When Levi began to sell to Wal-Mart Stores Inc. last year, it overhauled its entire operation. The process was wrenching and full of setbacks, and it is only now showing signs of paying off.

The story of Levi Strauss’s surrender to the new power of retail began in 1999. The company was struggling to boost declining sales and to reduce debt, which had ballooned in a buyout that put ownership in the hands of a few descendants of the founder. The company hired Marineau, then running PepsiCo Inc.’s North American business.
Within days, Wal-Mart called him to broach the idea of selling Levi’s at its stores.

But Marineau believed that Wal-Mart offered an opportunity too great to ignore. Mass merchants such as Wal-Mart were selling a third of all jeans in the U.S., and their share was growing. Wal-Mart would be the fastest way to boost sales of Levi’s.

Levi developed its design-sales-distribution system to meet Wal-Mart’s specifications, not its own, said Scott LaPorta, president of Levi Strauss Signature, a new jeans brand Levi created to sell at mass retailers that include Wal-Mart and now Target Corp.

######

◆ Brief 1:
Reproduce the Levi Strauss passage from "When Levi began" to "at its stores.".
The records that follow are unrelated to the Levi Strauss passage.

◆ Rows:
######

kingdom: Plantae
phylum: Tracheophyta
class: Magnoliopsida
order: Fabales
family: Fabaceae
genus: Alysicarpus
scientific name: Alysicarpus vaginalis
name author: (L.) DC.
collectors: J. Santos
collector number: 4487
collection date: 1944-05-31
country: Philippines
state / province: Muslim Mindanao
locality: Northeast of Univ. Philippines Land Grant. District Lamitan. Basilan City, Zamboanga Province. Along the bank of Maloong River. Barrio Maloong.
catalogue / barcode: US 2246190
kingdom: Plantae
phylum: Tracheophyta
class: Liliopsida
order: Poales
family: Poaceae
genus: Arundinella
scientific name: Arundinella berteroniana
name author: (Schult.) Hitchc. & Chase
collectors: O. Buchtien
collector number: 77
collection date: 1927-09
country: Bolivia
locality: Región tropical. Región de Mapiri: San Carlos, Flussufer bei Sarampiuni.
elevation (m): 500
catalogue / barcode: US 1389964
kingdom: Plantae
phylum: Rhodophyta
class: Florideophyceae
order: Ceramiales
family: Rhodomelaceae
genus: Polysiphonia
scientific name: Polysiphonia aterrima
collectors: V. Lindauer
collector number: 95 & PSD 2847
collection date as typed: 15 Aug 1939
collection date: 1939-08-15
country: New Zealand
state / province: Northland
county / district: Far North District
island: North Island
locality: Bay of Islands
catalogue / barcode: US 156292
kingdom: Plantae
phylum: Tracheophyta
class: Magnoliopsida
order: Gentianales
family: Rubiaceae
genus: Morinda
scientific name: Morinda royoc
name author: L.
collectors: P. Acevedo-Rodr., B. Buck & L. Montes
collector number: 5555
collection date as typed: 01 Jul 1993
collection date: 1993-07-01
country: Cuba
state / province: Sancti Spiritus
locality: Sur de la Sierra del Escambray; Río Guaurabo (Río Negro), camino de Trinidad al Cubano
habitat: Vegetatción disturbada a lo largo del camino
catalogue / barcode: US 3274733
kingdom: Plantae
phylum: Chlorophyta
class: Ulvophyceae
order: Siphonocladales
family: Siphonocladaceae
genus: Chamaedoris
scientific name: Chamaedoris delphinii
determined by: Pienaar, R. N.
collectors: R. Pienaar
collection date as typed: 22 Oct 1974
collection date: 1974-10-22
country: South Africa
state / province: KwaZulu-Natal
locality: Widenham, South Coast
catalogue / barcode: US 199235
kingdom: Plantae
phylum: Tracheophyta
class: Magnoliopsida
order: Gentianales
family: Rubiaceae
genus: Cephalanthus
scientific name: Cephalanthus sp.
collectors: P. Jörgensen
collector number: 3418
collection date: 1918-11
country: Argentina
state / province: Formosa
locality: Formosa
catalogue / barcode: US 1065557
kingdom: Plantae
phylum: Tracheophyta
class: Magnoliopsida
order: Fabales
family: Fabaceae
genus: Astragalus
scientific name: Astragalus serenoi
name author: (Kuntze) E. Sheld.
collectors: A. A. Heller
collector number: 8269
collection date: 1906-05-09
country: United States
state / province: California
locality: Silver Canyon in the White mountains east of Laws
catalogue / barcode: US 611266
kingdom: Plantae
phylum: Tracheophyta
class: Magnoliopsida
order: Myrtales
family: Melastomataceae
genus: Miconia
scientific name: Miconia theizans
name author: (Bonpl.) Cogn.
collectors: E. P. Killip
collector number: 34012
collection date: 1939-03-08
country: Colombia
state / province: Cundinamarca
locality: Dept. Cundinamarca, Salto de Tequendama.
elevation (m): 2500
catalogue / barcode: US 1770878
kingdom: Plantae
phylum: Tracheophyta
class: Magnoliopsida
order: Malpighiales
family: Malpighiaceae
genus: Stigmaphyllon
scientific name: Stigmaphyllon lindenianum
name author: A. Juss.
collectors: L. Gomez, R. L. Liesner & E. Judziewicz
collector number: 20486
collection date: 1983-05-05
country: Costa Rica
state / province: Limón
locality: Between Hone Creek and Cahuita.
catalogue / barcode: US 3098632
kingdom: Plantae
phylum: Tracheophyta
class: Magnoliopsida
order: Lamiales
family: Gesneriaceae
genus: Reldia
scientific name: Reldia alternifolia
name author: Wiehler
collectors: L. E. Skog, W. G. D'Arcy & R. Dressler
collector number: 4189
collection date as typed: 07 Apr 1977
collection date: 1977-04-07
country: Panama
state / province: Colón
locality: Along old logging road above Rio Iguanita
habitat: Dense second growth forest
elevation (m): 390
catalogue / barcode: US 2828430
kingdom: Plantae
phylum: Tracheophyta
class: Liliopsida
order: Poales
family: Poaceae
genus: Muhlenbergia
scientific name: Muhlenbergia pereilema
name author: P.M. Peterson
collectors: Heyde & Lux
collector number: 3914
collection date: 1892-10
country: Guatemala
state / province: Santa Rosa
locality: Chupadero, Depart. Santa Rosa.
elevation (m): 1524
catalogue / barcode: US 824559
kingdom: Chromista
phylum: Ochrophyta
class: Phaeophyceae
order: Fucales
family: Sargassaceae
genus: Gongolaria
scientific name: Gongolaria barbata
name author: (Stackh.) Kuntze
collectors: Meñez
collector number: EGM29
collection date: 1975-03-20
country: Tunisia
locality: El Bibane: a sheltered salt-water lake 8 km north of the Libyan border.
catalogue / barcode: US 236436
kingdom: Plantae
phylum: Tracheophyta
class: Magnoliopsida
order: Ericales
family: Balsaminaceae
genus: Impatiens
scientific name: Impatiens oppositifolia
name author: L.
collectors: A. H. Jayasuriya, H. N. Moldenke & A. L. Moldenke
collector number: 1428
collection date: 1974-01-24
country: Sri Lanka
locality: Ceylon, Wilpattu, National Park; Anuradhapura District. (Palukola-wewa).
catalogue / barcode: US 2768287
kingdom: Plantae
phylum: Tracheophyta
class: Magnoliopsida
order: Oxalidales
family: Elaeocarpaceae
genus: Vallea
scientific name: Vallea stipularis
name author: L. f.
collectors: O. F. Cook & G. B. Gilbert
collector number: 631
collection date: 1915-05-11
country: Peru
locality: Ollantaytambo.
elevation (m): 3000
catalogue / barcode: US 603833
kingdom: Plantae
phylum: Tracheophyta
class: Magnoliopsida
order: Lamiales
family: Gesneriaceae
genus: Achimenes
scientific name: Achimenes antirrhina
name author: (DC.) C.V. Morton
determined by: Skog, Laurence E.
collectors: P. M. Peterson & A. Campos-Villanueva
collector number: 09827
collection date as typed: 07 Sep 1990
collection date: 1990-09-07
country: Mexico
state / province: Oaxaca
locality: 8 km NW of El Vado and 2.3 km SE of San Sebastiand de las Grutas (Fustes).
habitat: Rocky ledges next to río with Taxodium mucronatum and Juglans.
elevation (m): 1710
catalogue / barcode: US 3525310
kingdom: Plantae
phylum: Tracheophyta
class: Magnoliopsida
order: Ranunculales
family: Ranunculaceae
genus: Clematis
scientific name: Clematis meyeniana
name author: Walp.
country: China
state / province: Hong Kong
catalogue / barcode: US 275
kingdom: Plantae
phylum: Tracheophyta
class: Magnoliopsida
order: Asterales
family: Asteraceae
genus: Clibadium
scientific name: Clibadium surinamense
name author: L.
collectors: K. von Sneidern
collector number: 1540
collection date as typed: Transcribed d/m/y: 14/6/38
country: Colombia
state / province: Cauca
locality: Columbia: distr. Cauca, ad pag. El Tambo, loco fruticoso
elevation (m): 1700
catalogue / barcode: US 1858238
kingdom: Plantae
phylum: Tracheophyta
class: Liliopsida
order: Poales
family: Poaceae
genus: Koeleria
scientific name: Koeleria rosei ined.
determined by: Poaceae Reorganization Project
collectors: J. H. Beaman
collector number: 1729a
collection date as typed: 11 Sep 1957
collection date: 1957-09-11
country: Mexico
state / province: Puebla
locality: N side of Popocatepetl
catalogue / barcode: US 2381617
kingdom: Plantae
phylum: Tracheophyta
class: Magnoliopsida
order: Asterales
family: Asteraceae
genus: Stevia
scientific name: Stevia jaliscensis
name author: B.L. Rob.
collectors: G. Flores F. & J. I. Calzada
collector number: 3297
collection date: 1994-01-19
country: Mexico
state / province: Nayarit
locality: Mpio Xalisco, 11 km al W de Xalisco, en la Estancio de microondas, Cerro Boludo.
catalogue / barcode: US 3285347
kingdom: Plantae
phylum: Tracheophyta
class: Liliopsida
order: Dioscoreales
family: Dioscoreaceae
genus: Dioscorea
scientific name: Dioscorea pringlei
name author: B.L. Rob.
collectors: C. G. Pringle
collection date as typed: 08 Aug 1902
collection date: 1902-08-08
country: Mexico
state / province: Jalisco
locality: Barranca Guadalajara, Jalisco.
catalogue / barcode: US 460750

######

◆ Brief 2:
Output as a JSON list of strings the lines of the records from the line with "collector number: 3418" to the line with "collector number: 4189", one string per line with blank lines omitted.

◆ Final result 1:
When Levi began to sell to Wal-Mart Stores Inc. last year, it overhauled its entire operation. The process was wrenching and full of setbacks, and it is only now showing signs of paying off.

The story of Levi Strauss’s surrender to the new power of retail began in 1999. The company was struggling to boost declining sales and to reduce debt, which had ballooned in a buyout that put ownership in the hands of a few descendants of the founder. The company hired Marineau, then running PepsiCo Inc.’s North American business.
Within days, Wal-Mart called him to broach the idea of selling Levi’s at its stores.

◆ Final result 2:
[
  "collector number: 3418",
  "collection date: 1918-11",
  "country: Argentina",
  "state / province: Formosa",
  "locality: Formosa",
  "catalogue / barcode: US 1065557",
  "kingdom: Plantae",
  "phylum: Tracheophyta",
  "class: Magnoliopsida",
  "order: Fabales",
  "family: Fabaceae",
  "genus: Astragalus",
  "scientific name: Astragalus serenoi",
  "name author: (Kuntze) E. Sheld.",
  "collectors: A. A. Heller",
  "collector number: 8269",
  "collection date: 1906-05-09",
  "country: United States",
  "state / province: California",
  "locality: Silver Canyon in the White mountains east of Laws",
  "catalogue / barcode: US 611266",
  "kingdom: Plantae",
  "phylum: Tracheophyta",
  "class: Magnoliopsida",
  "order: Myrtales",
  "family: Melastomataceae",
  "genus: Miconia",
  "scientific name: Miconia theizans",
  "name author: (Bonpl.) Cogn.",
  "collectors: E. P. Killip",
  "collector number: 34012",
  "collection date: 1939-03-08",
  "country: Colombia",
  "state / province: Cundinamarca",
  "locality: Dept. Cundinamarca, Salto de Tequendama.",
  "elevation (m): 2500",
  "catalogue / barcode: US 1770878",
  "kingdom: Plantae",
  "phylum: Tracheophyta",
  "class: Magnoliopsida",
  "order: Malpighiales",
  "family: Malpighiaceae",
  "genus: Stigmaphyllon",
  "scientific name: Stigmaphyllon lindenianum",
  "name author: A. Juss.",
  "collectors: L. Gomez, R. L. Liesner & E. Judziewicz",
  "collector number: 20486",
  "collection date: 1983-05-05",
  "country: Costa Rica",
  "state / province: Limón",
  "locality: Between Hone Creek and Cahuita.",
  "catalogue / barcode: US 3098632",
  "kingdom: Plantae",
  "phylum: Tracheophyta",
  "class: Magnoliopsida",
  "order: Lamiales",
  "family: Gesneriaceae",
  "genus: Reldia",
  "scientific name: Reldia alternifolia",
  "name author: Wiehler",
  "collectors: L. E. Skog, W. G. D'Arcy & R. Dressler",
  "collector number: 4189"
]